> **Records**:
::::
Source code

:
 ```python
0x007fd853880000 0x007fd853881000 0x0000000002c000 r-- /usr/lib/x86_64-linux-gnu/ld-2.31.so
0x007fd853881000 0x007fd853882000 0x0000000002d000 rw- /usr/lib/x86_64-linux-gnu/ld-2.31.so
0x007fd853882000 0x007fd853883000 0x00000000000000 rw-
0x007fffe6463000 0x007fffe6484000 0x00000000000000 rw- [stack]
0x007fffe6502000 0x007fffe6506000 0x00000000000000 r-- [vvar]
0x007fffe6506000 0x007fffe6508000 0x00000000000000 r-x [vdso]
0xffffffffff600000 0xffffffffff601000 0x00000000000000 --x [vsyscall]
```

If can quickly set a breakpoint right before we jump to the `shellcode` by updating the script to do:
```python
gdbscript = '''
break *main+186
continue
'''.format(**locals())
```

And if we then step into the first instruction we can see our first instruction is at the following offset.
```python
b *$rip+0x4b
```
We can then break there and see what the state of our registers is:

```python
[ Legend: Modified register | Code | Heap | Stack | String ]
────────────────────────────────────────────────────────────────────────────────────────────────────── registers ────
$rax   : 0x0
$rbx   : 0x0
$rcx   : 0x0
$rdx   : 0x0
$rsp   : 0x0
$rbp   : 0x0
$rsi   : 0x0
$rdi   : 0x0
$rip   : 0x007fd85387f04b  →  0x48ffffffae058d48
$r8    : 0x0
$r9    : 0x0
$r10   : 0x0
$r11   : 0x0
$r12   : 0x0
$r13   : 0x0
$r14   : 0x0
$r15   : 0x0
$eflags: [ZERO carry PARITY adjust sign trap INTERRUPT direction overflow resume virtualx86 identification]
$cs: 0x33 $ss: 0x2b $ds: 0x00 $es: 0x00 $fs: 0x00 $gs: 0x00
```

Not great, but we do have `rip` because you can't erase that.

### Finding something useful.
::::
> **What you will do**:
Work through the records above. Copy every line with the string "registers".

> **Answer**:
We can then break there and see what the state of our registers is:
────────────────────────────────────────────────────────────────────────────────────────────────────── registers ────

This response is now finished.